Afghan women remain fearful of the prospect of Taliban rule. Recently, the Taliban has steamrolled government troops, taking over a third of Afghanistan’s districts and forcing women and girls into marriage. With the withdrawal of U.S. troops by August 31, women will be particularly impacted as they have been able to take on more prominent roles in society—such as politicians, journalists, actors, etc. As such, the Biden administration is considering offering visas for Afghans affected or in danger from Taliban rule—especially for women and children.
A Lutheran church held the first name change ceremony for a transgender Norwegian woman, the first ceremony of its kind in the Nordic region. Elin Stillingen, 49, legally changed her name and registered gender last year. “I’m a member of the Norwegian church, and I’m also about to come ‘out of the closet’ as a Christian, so this ceremony is important to me,” said Stillingen.
United Kingdom and Wales
The High Court upheld the legality of housing incarcerated transgender women in women’s correctional facilities.
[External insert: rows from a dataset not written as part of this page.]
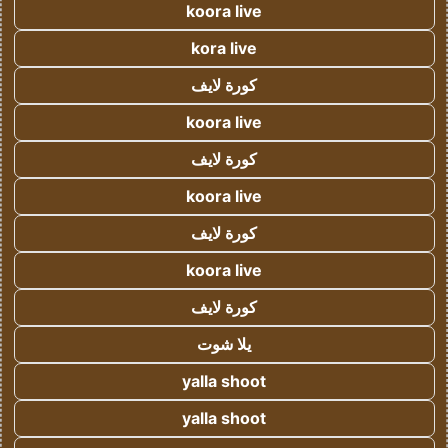
koora live
kora live
كورة لايف
koora live
كورة لايف
koora live
كورة لايف
koora live
كورة لايف
يلا شوت
yalla shoot
yalla shoot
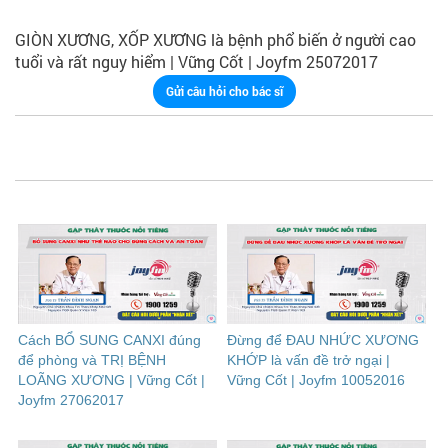
GIÒN XƯƠNG, XỐP XƯƠNG là bệnh phổ biến ở người cao
tuổi và rất nguy hiểm | Vững Cốt | Joyfm 25072017
Gửi câu hỏi cho bác sĩ
Cách BỔ SUNG CANXI đúng
Đừng để ĐAU NHỨC XƯƠNG
để phòng và TRỊ BỆNH
KHỚP là vấn đề trở ngại |
LOÃNG XƯƠNG | Vững Cốt |
Vững Cốt | Joyfm 10052016
Joyfm 27062017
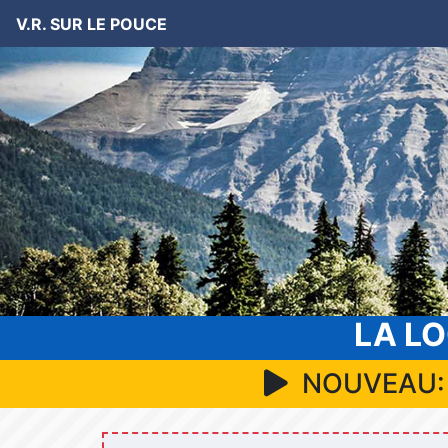
V.R. SUR LE POUCE
LA LO
NOUVEAU: Vi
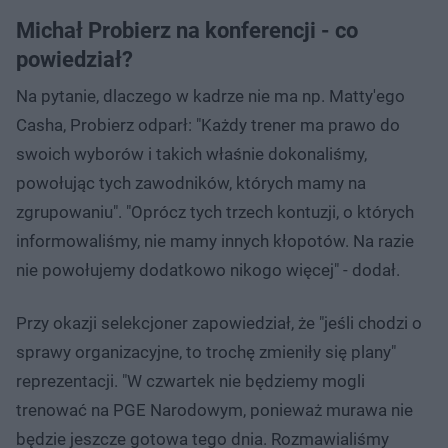
Michał Probierz na konferencji - co
powiedział?
Na pytanie, dlaczego w kadrze nie ma np. Matty'ego
Casha, Probierz odparł: "Każdy trener ma prawo do
swoich wyborów i takich właśnie dokonaliśmy,
powołując tych zawodników, których mamy na
zgrupowaniu". "Oprócz tych trzech kontuzji, o których
informowaliśmy, nie mamy innych kłopotów. Na razie
nie powołujemy dodatkowo nikogo więcej" - dodał.
Przy okazji selekcjoner zapowiedział, że "jeśli chodzi o
sprawy organizacyjne, to trochę zmieniły się plany"
reprezentacji. "W czwartek nie będziemy mogli
trenować na PGE Narodowym, ponieważ murawa nie
będzie jeszcze gotowa tego dnia. Rozmawialiśmy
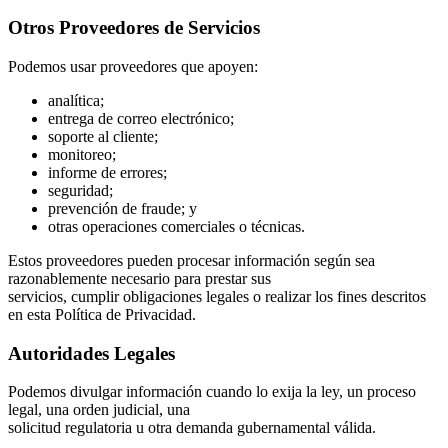
Otros Proveedores de Servicios
Podemos usar proveedores que apoyen:
analítica;
entrega de correo electrónico;
soporte al cliente;
monitoreo;
informe de errores;
seguridad;
prevención de fraude; y
otras operaciones comerciales o técnicas.
Estos proveedores pueden procesar información según sea
razonablemente necesario para prestar sus
servicios, cumplir obligaciones legales o realizar los fines descritos
en esta Política de Privacidad.
Autoridades Legales
Podemos divulgar información cuando lo exija la ley, un proceso
legal, una orden judicial, una
solicitud regulatoria u otra demanda gubernamental válida.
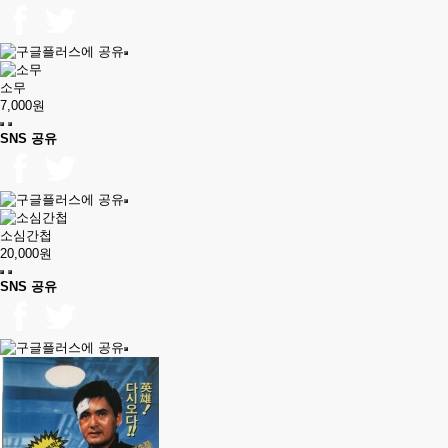
소무
7,000원
SNS 공유
소심간첩
20,000원
SNS 공유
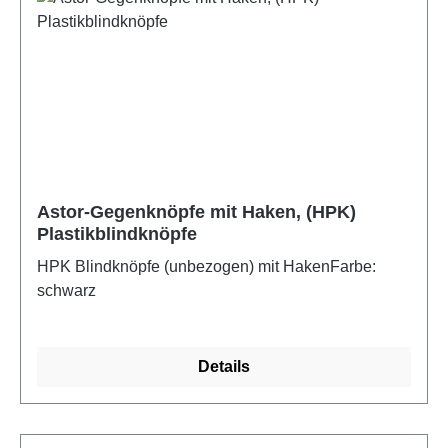
Astor-Gegenknöpfe mit Haken, (HPK)
Plastikblindknöpfe
HPK Blindknöpfe (unbezogen) mit HakenFarbe:
schwarz
Details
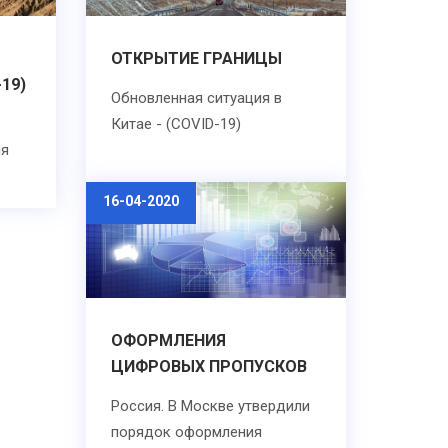
ОТКРЫТИЕ ГРАНИЦЫ
19)
Обновленная ситуация в
Китае - (COVID-19)
ия
16-04-2020
ОФОРМЛЕНИЯ
ЦИФРОВЫХ ПРОПУСКОВ
Россия. В Москве утвердили
порядок оформления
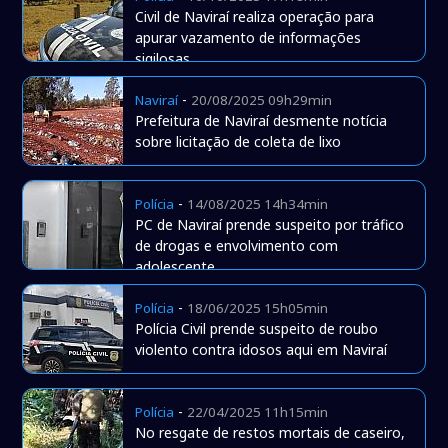
Civil de Naviraí realiza operação para
apurar vazamento de informações
sigilosas
-
Naviraí
20/08/2025 09h29min
Prefeitura de Naviraí desmente notícia
sobre licitação de coleta de lixo
-
Polícia
14/08/2025 14h34min
PC de Naviraí prende suspeito por tráfico
de drogas e envolvimento com
adolescente
-
Polícia
18/06/2025 15h05min
Polícia Civil prende suspeito de roubo
violento contra idosos aqui em Naviraí
-
Polícia
22/04/2025 11h15min
No resgate de restos mortais de caseiro,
The case that brought the ruling was waged by a cis woman who claimed she was sexually assaulted by a trans woman in 2017 while in prison. The Ministry of Justice said their decision was to continue “facilitating the rights of transgender people to live in and as their acquired gender [and] protecting transgender people’s mental and physical health.”
The ruling proves an important interjection to transphobic stereotypes that pin trans women as sexual predators based on the “misuse of the statistics, which … are so low in number, and so lacking in detail, that they are an unsafe basis for general conclusions,” said Lord Justice Holroyde.